Le conservatisme peut être défini, à son meilleur (pensons à de Gaulle), comme un sens élevé de l'État, de l'intérêt national, et de la solidarité entre générations passées et futures. La gauche, à son meilleur, a beaucoup moins à voir avec le communautarisme de type Outgames ou avec des sornettes anarchistes qu'avec la solidarité nationale au présent, en faveur de l'amélioration du sort des plus démunis de la nation.
Le bon côté de la droite conservatrice peut aussi être défini comme une plus grande valorisation de la loi et de l'ordre qui sont des conditions élémentaires et fondamentales de justice pour tous les citoyens d'une Cité. De son côté, la gauche est à la recherche de la justice sociale qui permettent à tous les citoyens de la nation de jouir de la liberté. La liberté et l'égalité ne sont pas tant antagonistes que complémentaires pour les citoyens d'une nation démocratique. Sans égalité de droit et sans tendre à une égalité des chances, la liberté est un leurre ou le privilège d'une aristocratie et il n'y a pas de véritable justice pour les citoyens de la nation ; tandis que sans liberté, l'égalité n'offre qu'un servage à la tyrannie et la condition du citoyen est avilie en négation des aspirations humaines.

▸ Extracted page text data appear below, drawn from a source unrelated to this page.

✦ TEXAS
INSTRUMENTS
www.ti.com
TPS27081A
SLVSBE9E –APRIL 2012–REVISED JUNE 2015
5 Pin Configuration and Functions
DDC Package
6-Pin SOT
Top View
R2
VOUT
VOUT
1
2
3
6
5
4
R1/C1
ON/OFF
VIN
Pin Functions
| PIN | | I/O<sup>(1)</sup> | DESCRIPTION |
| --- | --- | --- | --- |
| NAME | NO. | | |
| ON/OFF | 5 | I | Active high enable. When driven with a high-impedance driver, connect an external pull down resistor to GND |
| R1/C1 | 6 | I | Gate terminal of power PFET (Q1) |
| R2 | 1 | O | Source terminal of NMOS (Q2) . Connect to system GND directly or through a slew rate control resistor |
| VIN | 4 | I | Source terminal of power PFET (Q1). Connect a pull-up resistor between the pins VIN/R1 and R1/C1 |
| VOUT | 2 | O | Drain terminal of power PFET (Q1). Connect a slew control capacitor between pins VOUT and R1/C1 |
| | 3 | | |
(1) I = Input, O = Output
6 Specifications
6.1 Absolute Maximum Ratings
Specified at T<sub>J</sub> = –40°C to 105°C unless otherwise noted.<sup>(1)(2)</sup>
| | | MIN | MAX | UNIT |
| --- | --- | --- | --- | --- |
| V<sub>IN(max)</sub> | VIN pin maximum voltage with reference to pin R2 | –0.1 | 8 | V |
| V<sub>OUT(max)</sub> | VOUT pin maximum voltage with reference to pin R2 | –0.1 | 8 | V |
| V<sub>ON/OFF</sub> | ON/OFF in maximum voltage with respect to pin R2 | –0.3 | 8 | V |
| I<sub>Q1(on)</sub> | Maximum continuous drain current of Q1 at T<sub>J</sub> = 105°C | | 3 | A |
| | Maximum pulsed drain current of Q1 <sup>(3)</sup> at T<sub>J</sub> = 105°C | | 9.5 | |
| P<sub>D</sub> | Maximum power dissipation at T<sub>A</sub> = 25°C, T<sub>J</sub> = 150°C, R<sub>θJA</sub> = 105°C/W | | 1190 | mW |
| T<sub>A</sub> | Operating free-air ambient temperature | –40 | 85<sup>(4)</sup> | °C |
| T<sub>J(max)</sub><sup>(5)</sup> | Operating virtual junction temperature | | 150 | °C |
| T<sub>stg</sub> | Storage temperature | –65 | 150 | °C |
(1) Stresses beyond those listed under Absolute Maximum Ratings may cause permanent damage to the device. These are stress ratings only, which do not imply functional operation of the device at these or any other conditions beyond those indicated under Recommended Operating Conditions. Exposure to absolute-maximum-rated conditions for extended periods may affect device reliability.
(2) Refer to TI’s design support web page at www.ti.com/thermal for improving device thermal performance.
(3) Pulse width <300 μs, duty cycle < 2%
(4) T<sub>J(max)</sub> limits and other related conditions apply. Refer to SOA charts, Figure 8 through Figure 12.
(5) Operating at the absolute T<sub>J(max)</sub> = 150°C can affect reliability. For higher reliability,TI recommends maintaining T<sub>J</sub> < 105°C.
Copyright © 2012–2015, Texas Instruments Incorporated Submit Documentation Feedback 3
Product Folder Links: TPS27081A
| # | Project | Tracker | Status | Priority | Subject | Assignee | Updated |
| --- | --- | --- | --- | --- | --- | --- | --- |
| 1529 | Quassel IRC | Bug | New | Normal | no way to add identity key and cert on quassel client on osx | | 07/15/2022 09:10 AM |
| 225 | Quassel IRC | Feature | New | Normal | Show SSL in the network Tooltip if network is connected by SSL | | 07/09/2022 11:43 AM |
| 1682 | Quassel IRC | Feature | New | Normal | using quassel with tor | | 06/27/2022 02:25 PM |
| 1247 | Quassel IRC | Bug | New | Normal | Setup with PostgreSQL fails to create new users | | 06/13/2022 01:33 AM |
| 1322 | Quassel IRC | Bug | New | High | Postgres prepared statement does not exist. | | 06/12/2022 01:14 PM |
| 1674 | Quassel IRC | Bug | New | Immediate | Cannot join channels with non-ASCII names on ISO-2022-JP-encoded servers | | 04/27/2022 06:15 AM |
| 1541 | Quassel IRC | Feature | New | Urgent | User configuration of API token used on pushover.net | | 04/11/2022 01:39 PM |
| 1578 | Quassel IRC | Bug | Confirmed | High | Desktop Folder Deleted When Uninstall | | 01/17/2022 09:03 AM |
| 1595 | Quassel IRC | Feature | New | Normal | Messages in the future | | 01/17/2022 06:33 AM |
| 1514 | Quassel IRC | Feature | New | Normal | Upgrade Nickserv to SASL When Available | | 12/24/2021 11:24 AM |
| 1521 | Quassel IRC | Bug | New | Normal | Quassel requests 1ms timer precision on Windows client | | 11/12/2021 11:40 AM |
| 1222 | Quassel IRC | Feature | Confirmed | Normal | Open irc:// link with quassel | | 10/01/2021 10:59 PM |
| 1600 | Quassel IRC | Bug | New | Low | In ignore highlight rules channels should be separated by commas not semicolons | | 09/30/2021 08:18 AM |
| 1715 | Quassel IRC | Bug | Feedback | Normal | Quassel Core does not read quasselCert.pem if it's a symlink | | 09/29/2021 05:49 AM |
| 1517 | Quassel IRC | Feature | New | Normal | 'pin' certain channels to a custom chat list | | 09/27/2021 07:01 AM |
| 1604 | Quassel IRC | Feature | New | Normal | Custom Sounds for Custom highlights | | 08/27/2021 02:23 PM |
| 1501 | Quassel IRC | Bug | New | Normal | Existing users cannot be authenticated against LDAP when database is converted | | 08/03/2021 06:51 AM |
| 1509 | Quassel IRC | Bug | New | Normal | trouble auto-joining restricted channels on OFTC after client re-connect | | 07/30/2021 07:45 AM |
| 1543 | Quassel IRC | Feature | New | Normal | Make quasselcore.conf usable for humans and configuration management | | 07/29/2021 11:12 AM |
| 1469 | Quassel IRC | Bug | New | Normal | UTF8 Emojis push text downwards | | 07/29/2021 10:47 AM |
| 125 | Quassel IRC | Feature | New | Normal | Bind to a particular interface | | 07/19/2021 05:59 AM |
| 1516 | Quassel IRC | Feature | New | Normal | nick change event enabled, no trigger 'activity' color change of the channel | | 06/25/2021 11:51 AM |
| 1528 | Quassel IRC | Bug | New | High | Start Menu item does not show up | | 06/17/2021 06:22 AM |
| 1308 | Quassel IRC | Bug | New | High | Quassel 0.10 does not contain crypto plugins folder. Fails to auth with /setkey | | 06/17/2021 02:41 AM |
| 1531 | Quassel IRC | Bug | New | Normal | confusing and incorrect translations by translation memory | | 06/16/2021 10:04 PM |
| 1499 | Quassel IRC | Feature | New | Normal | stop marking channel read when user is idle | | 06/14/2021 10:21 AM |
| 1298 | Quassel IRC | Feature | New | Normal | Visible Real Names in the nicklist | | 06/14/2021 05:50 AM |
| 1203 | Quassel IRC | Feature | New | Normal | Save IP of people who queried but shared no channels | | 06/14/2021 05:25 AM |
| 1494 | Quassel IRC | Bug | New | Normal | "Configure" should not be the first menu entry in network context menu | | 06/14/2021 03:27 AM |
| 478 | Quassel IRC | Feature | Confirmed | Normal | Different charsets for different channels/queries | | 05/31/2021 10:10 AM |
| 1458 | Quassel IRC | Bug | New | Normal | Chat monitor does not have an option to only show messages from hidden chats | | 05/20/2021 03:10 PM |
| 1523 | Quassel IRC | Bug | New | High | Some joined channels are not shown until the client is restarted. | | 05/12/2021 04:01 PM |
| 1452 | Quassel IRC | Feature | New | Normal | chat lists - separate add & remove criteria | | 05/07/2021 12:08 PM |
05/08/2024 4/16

La tension entre progressisme et conservatisme est créatrice et le bon sens résulte souvent de la confrontation des deux. Je suis d'accord, le projet de pays n'a pas à être social-démocrate mais démocrate. Le mouvement national doit rechercher, davantage que d'être à gauche ou à droite, son élan législateur et démocratique : le Québec indépendant n'est pas un pays de droite ou de gauche mais une République qui offre les perspectives d'une meilleure démocratie grâce à la souveraineté nationale. La primauté de l'intérêt national assurant alors un meilleur développement et la durée de la Nation.
Au Québec, l'heure semble venue d'une réforme républicaine moins en faveur de l'autorité présidentielle qu'en faveur d'une démocratie plus participative. La Suisse offre un modèle pratique de cette démocratie participative qui est un heureux mariage de progressisme démocratique et de saine prudence conservatrice. Prudence avec laquelle Bush fils, en contraste avec son père, a rompu. Cette rupture n'a pas beaucoup d'attrait pour l'électorat québécois, et je crois non seulement que cela menace Harper de ne pas connaître un succès durable au Québec mais que le néo-conservatisme, sorte d'orangisme de notre siècle, est contraire à l'intérêt national québécois.